In the classroom at Niveneso Local Authority Primary School, Manso Niveneso village, near Kumasi in Ghana

 

Poetry – compare and contrast

1. Click here to look at two poems. Read them with your class.

  • Do the poems make you feel optimistic or pessimistic about the future?
  • Which words or phrases make you feel this?
  • Which messages are the poems trying to give you?


2. Compare the two poems

  • How are the messages in the two poems the same?
  • How are they different?
  • How are the styles of the poems the same? Different?
  • Is poetry a good way to get messages across to people?


Hopes and dreams

Mariam
Photo by Crispin Hughes/Oxfam

"I’d like to go to secondary school when I’m older, and become a nurse. I’d go wherever I was sent, but I’d like to be a nurse here, in the village. All my friends and family are here and we’re used to living with each other." Mariam Saré age 12, Burkina Faso

(Your class can find out more about Mariam, in the Burkina Faso virtual journey.)
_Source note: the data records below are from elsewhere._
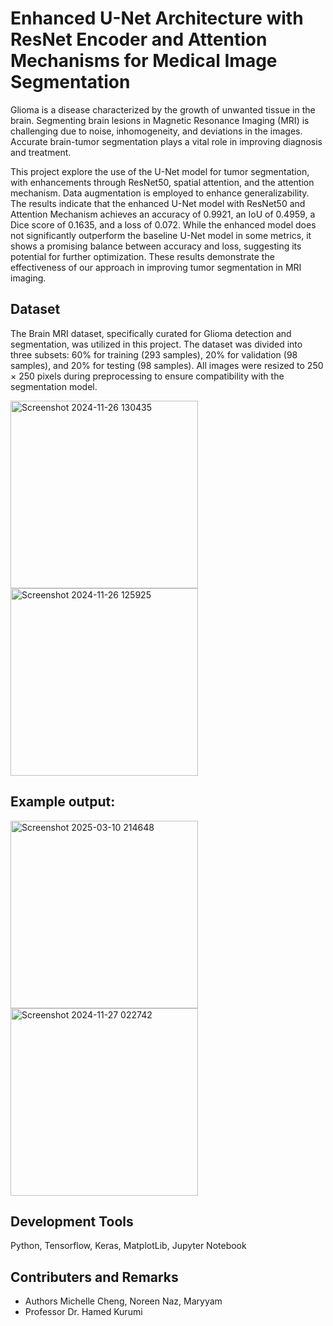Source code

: # Enhanced U-Net Architecture with ResNet Encoder and Attention Mechanisms for Medical Image Segmentation
Glioma is a disease characterized by the growth
of unwanted tissue in the brain. Segmenting brain
lesions in Magnetic Resonance Imaging (MRI)
is challenging due to noise, inhomogeneity, and
deviations in the images. Accurate brain-tumor
segmentation plays a vital role in improving diagnosis and treatment. 

This project explore the use of the U-Net model for tumor segmentation,
with enhancements through ResNet50, spatial attention, and the attention mechanism. Data augmentation is employed to enhance generalizability.
The results indicate that the enhanced
U-Net model with ResNet50 and Attention Mechanism achieves an accuracy of 0.9921, an IoU of
0.4959, a Dice score of 0.1635, and a loss of 0.072.
While the enhanced model does not significantly
outperform the baseline U-Net model in some
metrics, it shows a promising balance between
accuracy and loss, suggesting its potential for further optimization. These results demonstrate the
effectiveness of our approach in improving tumor
segmentation in MRI imaging. 

## Dataset 
The Brain MRI dataset, specifically curated for Glioma
detection and segmentation, was utilized in this project. The
dataset was divided into three subsets: 60% for training (293
samples), 20% for validation (98 samples), and 20% for
testing (98 samples). All images were resized to 250 × 250
pixels during preprocessing to ensure compatibility with the
segmentation model.

<img src="https://github.com/user-attachments/assets/51bb0d21-8e65-441d-a008-cd72035967dd" alt="Screenshot 2024-11-26 130435" width="300" />
<img src="https://github.com/user-attachments/assets/7b6e065e-13a3-4e3c-9ccc-1014e490cb45" alt="Screenshot 2024-11-26 125925" width="300" />

## Example output:
<img src="https://github.com/user-attachments/assets/acc5f465-94ca-4d42-8026-704318a1d53e" alt="Screenshot 2025-03-10 214648" width="300" />
<img src="https://github.com/user-attachments/assets/cb37f4af-d6de-4958-a3d9-b6e2e11d9f94" alt="Screenshot 2024-11-27 022742" width="300" />

## Development Tools 
Python, Tensorflow, Keras, MatplotLib, Jupyter Notebook

## Contributers and Remarks
* Authors Michelle Cheng, Noreen Naz, Maryyam 
* Professor Dr. Hamed Kurumi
"I want to stop people killing animals and birds, and destroying their habitat by cutting down trees. Animals are living beings. They breathe air like us. We should keep them." Youssouf Guinko, age 11, Burkina Faso

"I’d like to be a teacher, if I can go to secondary school. My parents have said they might be able to send me. We need more schools and more teachers, so we don’t have to walk so far to school. I could teach even more pupils to become teachers in the future. And I’d like to learn how to use a camera." Zenabu, age 10, Burkina Faso

Questions

  • What do you hope you will be doing in the future?
  • What do you hope will happen in the world in the future?
  • What do these hopes say about your values and priorities?
  • How do your hopes and dreams compare with the ones Mariam and her friends talk about?

Compare your probable and hoped-for futures. If these are different, what can we do to bring about a better future for us and the wider world?

Collect your children’s thoughts and write a poem together. It could be in the style of Ben Okri’s poem, or a poem in the shape of one of the countries along the line. Or you could use the letters of On the Line to start each line. Whatever you choose, consider carefully:

  • Who is your poem for? Is it for Mariam and her friends?
  • What does your class want the poem to say to the people who read it? Is it about your hopes and fears?